Le déficit budgétaire devrait presque disparaître grâce à l’augmentation des recettes consécutive à une meilleure collecte des impôts permise par un effort de modernisation de l’administration fiscale, mais surtout grâce aux taxes et royalties liées à la production pétrolière. Les dépenses augmenteraient, mais moins rapidement, le gouvernement poursuivant sa politique expansionniste marquée par des investissements importants dans les infrastructures et la restructuration du secteur sucrier. Le poids de la dette (au deux tiers étrangère, mais contractée auprès de bailleurs multilatéraux à des taux concessionnels) en proportion du PIB diminuera considérablement, réduisant ainsi les risques d’insolvabilité. Par ailleurs, le risque de « malédiction du pétrole », inhérent à la transformation de l’économie, devrait être modéré par la création en juillet 2019 du Natural Resource Fund (NRF), fonds souverain chargé de gérer les revenus pétroliers de manière transparente et fiscalement responsable. Dans ce but, le pays a aussi rejoint l’Extractive Industries Transparency Intitiative.
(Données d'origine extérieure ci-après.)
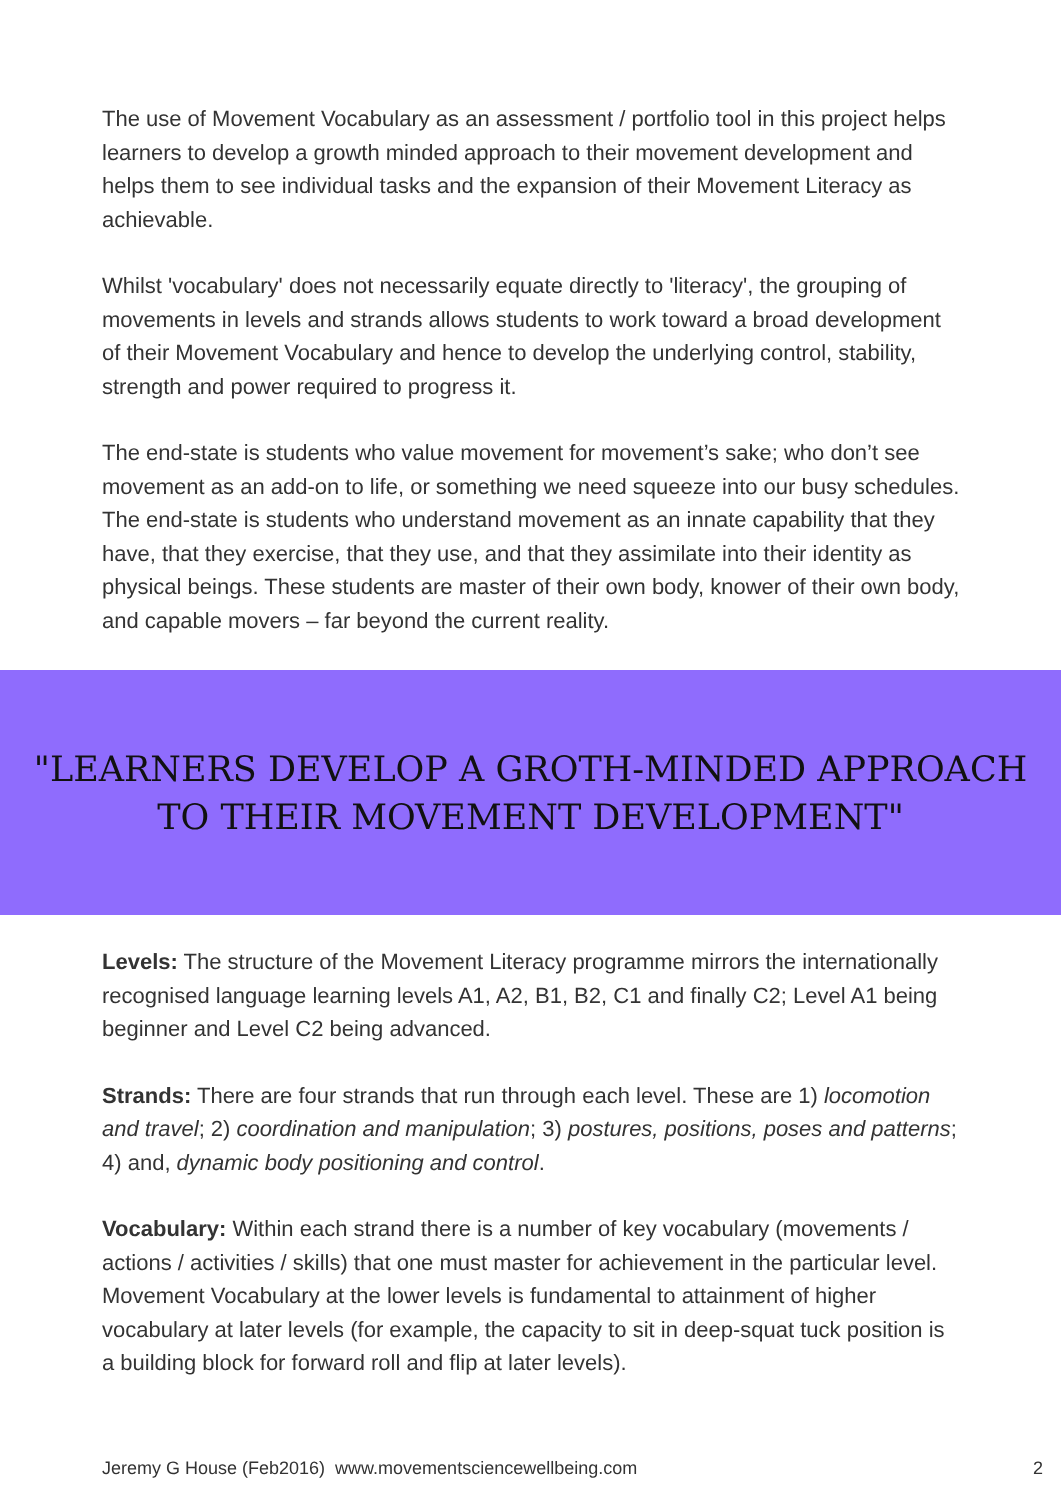The use of Movement Vocabulary as an assessment / portfolio tool in this project helps learners to develop a growth minded approach to their movement development and helps them to see individual tasks and the expansion of their Movement Literacy as achievable.
Whilst 'vocabulary' does not necessarily equate directly to 'literacy', the grouping of movements in levels and strands allows students to work toward a broad development of their Movement Vocabulary and hence to develop the underlying control, stability, strength and power required to progress it.
The end-state is students who value movement for movement’s sake; who don’t see movement as an add-on to life, or something we need squeeze into our busy schedules. The end-state is students who understand movement as an innate capability that they have, that they exercise, that they use, and that they assimilate into their identity as physical beings. These students are master of their own body, knower of their own body, and capable movers – far beyond the current reality.
"LEARNERS DEVELOP A GROTH-MINDED APPROACH
TO THEIR MOVEMENT DEVELOPMENT"
Levels: The structure of the Movement Literacy programme mirrors the internationally recognised language learning levels A1, A2, B1, B2, C1 and finally C2; Level A1 being beginner and Level C2 being advanced.
Strands: There are four strands that run through each level. These are 1) locomotion and travel; 2) coordination and manipulation; 3) postures, positions, poses and patterns; 4) and, dynamic body positioning and control.
Vocabulary: Within each strand there is a number of key vocabulary (movements / actions / activities / skills) that one must master for achievement in the particular level. Movement Vocabulary at the lower levels is fundamental to attainment of higher vocabulary at later levels (for example, the capacity to sit in deep-squat tuck position is a building block for forward roll and flip at later levels).
Jeremy G House (Feb2016) www.movementsciencewellbeing.com 2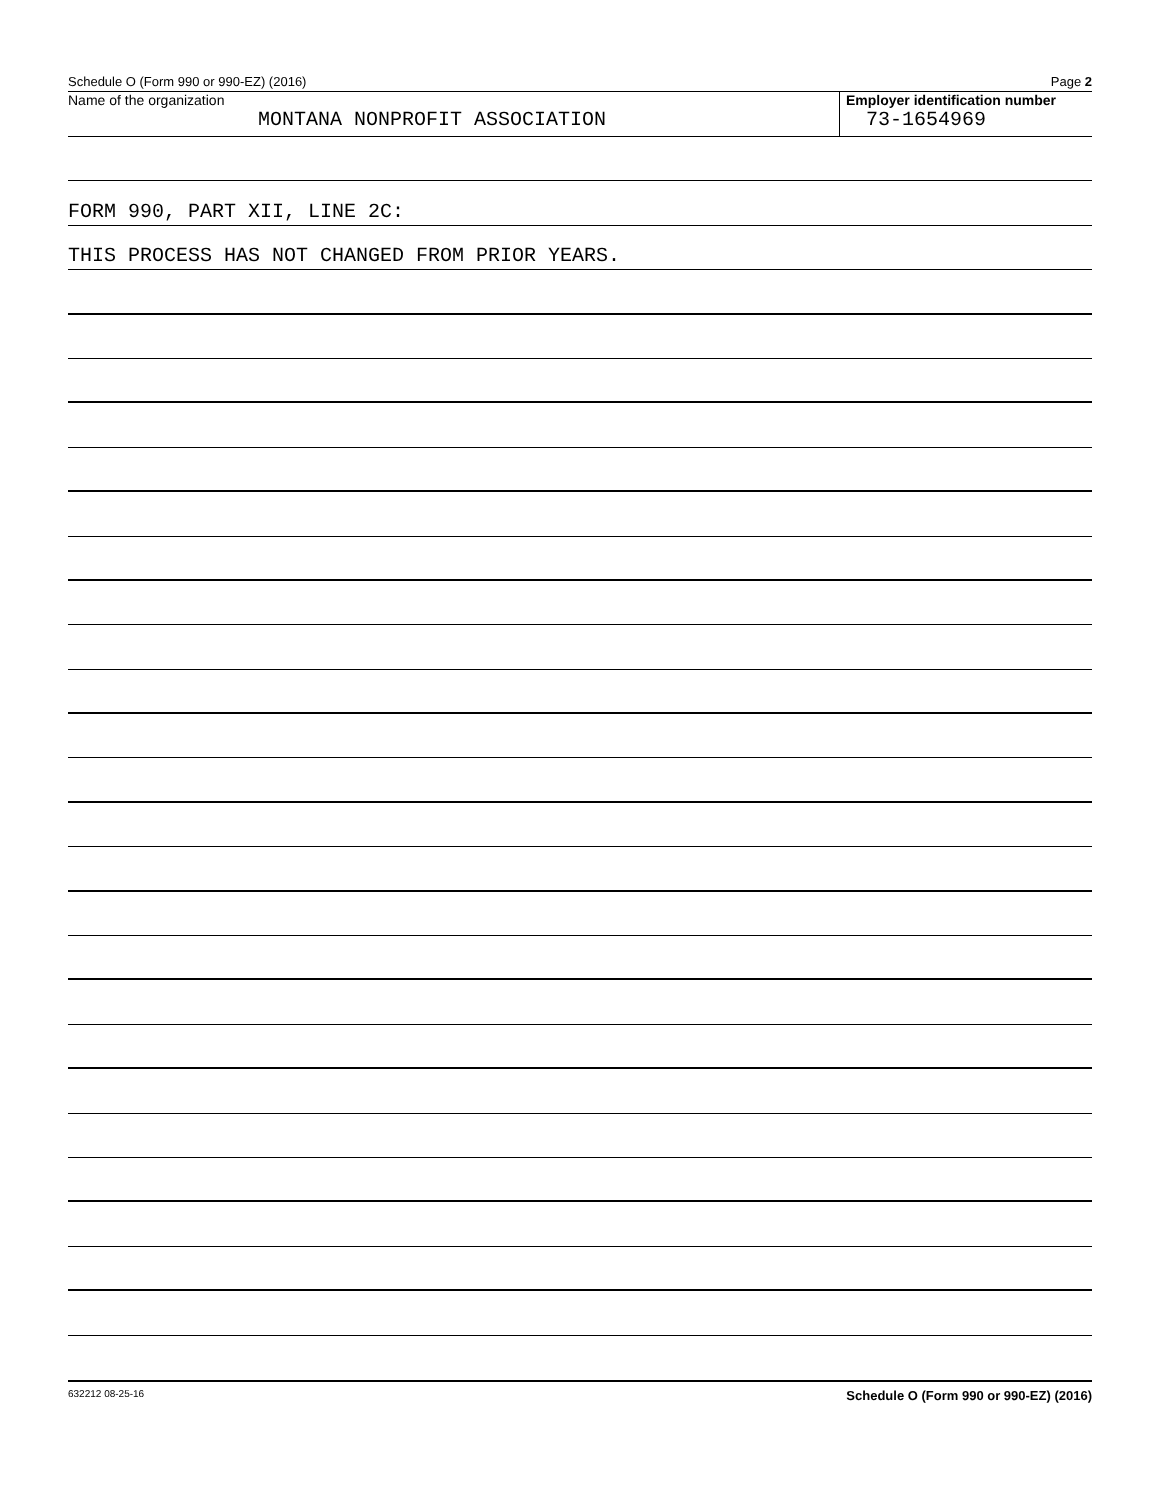Schedule O (Form 990 or 990-EZ) (2016) Page 2
Name of the organization
MONTANA NONPROFIT ASSOCIATION
Employer identification number
73-1654969
FORM 990, PART XII, LINE 2C:
THIS PROCESS HAS NOT CHANGED FROM PRIOR YEARS.
632212 08-25-16 Schedule O (Form 990 or 990-EZ) (2016)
Concernant les comptes extérieurs, le déficit commercial structurel se réduira grâce à l’augmentation substantielle des exportations avec le début de l’activité pétrolière. Alors que le pays reposait sur les secteurs agricole et minier pour soutenir sa balance courante, l’industrie pétrolière naissante sera la principale source de croissance des exportations en 2020. L’effet net sera cependant amoindri par des importations massives de biens d’équipement, nécessaires à l’extraction du pétrole. Les transferts de fonds de travailleurs expatriés (11,5 % du PIB en 2018) devraient continuer à augmenter. Les importations et les activités d’exploration étant financées par des entreprises étrangères, les IDE (6,5 % du PIB) augmenteront rapidement et financeront le déficit courant. La flexibilisation du taux de change demeure au programme des autorités monétaires, afin d’améliorer l’ajustement aux chocs exogènes.

 

Un climat politique sous tension

Le pays est dirigé depuis 2015 par le président David Granger, leader de la coalition multi-ethnique menée par deux partis, le APNU et le AFC. Son gouvernement a mené des réformes structurelles, afin d’améliorer l’environnement des affaires et de lutter contre la corruption, de sorte à maximiser les opportunités liées à l’exploitation pétrolière. Malgré cela, l’environnement des affaires demeure risqué, le pays étant classé 134e sur 190 au classement Doing Business 2020 de la Banque Mondiale. En décembre 2018, le Parlement a voté une motion de défiance à l’encontre du gouvernement qui, après une bataille judiciaire de plusieurs mois, a finalement été déclarée valide par la Cour caribéenne de justice (plus haute instance d’appel au Guyana) en juin 2019. Les prochaines élections, prévues en mars 2020, promettent d’être très disputées entre la coalition présidentielle et le PPP/C (parti historique qui avait occupé le pouvoir de 1992 à 2015).

En dépit d’une décision internationale fixant les frontières actuelles, Nicolas Maduro, le président vénézuélien, a affirmé en 2015 la souveraineté de son pays sur près des deux tiers du territoire et de la zone maritime du Guyana. Cela est intervenu après l’annonce de la découverte du gisement pétrolier au large des côtes du Guyana, situé dans la zone contestée, réveillant une controverse de plus d’un siècle. Une période de négociation avait été accordée aux deux pays par l’ONU (jusqu’à fin 2017), mais n’a pas permis de résoudre le conflit, qui devrait s’intensifier avec le début de la production pétrolière en 2020. L’affaire revient désormais à la Cour internationale de justice.